Wir lachen viel miteinander, vor allem wenn ich auf dem Didgeridoo den „Elefantenpups“ spiele, dank Zirkularatmung, den wahrscheinlich längsten Pups, den sie je gehört haben. Mit der Oceandrum können wir uns dann in unserer Vorstellung ans Meer begeben und bei dieser Klangreise positive Gefühle und Bilder erleben. Die Kinder können sich an schöne Erlebnisse z.B. an einen Urlaub erinnern oder sich während einer Traumreise in ihrer Phantasie Wünsche erfüllen. Mit der Steeldrum aus Jamaika spielen wir dann auch oft zu mehreren, können eine „Suppe“ kochen (mit kleinen Gummibällen in Form von Obst und Gemüse) und spielen mit den meditativen Klängen. Mit dem Monochord (Saiteninstrument), das auf der unteren Seite noch eine japanische Koto und eine indische Tampura hat, können die Kinder die zarten Töne dieses Instrumentes ausprobieren und sich in ihrer „Verletzlichkeit“ wahrnehmen. Vor allem bei Kindern, die sich zu schwach fühlen selbst zu spielen, kann ich mit diesem Klang die aktuelle Befindlichkeit spiegeln und durch die entspannende Wirkung der meditativen Töne, das „sich geborgen fühlen, sich wiegen lassen“, eine vertraute Atmosphäre schaffen.

Die Ressourcenstärkung der Kinder, die Erfahrung, dass sie trotz der Krankheit noch schöne Dinge tun können, sich klanglich ausdrücken und angenommen fühlen, hilft den Kindern aus der erlebten Isolation herauszukommen. Gerade bei den „Kleineren“, wo die sprachliche Auseinandersetzung nicht oder noch nicht möglich ist, kann das gemeinsame Musizieren die kommunikativen Prozesse fördern.

Wenn wir mit der Meerestrommel eine Klangreise spielen, stelle ich mir vor, dass ich ein Delphin bin und im Ozean schwimme. Das ist richtig schön.

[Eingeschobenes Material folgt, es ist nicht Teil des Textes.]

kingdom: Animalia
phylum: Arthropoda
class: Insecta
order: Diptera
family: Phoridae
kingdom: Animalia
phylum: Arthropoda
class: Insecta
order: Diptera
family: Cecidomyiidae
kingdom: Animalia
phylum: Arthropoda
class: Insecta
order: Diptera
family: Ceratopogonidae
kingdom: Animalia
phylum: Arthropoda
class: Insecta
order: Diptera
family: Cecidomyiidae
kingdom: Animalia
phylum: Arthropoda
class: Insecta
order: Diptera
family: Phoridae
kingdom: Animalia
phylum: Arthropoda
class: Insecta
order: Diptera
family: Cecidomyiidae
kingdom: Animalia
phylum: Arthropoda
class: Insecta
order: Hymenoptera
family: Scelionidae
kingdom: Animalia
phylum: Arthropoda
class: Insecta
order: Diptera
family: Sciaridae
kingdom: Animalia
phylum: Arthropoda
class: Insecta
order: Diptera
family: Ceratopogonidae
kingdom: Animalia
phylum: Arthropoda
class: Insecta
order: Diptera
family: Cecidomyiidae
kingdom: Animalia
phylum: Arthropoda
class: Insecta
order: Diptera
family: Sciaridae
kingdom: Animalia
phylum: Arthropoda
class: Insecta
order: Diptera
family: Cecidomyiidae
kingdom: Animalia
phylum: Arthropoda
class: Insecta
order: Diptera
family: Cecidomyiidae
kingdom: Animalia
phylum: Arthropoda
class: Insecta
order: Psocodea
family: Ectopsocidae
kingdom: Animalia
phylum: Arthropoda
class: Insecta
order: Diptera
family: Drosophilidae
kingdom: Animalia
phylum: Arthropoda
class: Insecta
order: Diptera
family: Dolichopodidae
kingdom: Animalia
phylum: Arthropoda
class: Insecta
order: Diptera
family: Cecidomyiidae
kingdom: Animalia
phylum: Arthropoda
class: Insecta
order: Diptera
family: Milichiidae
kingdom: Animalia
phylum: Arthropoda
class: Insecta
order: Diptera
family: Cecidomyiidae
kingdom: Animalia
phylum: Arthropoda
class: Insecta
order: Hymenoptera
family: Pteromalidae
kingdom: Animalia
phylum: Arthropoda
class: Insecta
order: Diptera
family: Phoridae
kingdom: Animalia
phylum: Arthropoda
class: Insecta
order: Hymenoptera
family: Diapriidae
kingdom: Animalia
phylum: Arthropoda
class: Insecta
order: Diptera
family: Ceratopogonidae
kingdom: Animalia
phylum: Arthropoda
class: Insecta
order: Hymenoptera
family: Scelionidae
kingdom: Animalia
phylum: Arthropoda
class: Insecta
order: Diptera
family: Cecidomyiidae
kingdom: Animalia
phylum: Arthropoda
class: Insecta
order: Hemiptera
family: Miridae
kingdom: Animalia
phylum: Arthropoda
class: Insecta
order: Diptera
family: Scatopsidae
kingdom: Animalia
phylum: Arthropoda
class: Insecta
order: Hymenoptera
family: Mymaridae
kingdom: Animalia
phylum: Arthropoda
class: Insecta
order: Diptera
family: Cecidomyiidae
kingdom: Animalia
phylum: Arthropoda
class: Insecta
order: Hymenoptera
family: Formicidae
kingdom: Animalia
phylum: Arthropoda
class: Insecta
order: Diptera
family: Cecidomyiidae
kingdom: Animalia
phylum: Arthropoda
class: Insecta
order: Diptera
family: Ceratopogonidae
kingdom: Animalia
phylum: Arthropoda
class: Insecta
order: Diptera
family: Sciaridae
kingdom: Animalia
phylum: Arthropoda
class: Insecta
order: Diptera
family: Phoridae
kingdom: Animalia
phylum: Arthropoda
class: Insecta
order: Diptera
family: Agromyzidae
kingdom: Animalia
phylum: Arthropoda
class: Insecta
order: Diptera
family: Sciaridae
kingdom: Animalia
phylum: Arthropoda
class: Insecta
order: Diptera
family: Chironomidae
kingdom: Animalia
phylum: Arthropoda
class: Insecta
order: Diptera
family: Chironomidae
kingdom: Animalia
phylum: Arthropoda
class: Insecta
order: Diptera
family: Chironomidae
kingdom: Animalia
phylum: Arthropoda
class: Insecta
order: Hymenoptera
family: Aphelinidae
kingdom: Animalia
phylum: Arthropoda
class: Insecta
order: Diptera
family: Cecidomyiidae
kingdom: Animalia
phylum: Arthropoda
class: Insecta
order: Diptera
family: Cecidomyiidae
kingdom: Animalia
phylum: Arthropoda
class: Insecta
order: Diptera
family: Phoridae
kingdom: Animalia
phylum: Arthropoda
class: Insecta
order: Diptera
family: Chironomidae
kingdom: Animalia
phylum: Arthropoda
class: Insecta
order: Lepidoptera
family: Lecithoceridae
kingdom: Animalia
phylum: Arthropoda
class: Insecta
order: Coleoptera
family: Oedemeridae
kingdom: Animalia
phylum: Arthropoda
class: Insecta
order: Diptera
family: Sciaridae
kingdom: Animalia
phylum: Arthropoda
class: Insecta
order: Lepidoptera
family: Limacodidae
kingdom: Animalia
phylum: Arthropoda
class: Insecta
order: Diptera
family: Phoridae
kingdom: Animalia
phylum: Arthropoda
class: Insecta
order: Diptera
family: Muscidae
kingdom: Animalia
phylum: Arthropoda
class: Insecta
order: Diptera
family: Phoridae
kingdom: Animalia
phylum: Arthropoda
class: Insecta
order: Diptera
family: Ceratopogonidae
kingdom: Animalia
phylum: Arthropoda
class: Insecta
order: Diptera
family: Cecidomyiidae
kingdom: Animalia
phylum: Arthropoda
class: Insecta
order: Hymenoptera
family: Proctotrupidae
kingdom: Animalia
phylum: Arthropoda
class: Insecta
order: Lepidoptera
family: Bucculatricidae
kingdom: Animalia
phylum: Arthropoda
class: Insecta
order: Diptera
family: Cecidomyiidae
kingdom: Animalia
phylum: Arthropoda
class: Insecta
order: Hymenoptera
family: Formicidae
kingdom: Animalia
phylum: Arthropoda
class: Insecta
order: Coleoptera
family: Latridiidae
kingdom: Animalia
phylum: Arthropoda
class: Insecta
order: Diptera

M., 6 Jahre bei der Chemotherapie

Quatschlieder

Vor allem wenn wir gemeinsam singen, oder neue „Quatschlieder“ erfinden, wird die Kreativität und das Miteinander der Kinder angeregt. So ist z. B. ein Lieblingslied: “Meine Oma fährt im Hühnerstall Motorrad“…, wo es dann nicht schwer fällt, die Oma allen möglichen „Unsinn“ machen zu lassen. So können die Kinder ihrer Phantasie und Kreativität freien Lauf lassen, sich von dem „Schweren“ ablenken und einfach Spaß und Freude haben. Ich bekomme oft die Rückmeldung von den Eltern, dass gerade diese Momente der Leichtigkeit als Oase empfunden werden und das Schwere mal in den Hintergrund treten kann. Manchmal nehmen wir auch die gemeinsam improvisierte Musik auf, so dass die Kinder ihre eigene Musik auf CD noch einmal hören können und sie es vielleicht den Eltern oder Freunden vorspielen, was sie mit großem Stolz erfüllt.

Ich freue mich jedes Mal, wenn ich die Begeisterung der Kinder erlebe, wenn sie sich „einlassen“ und mir ihr Vertrauen schenken, auch oft mit ihren Eltern zusammen.

Bedanken möchte ich mich auch für die Unterstützung aller Kollegen auf Station, beim Psychosozialen Team und ganz besonders bei der Initiative Krebskranke Kinder, die meine Arbeit erst möglich macht.

Richard Löhr

Die Musiktherapie wird durch die Initiative ermöglicht.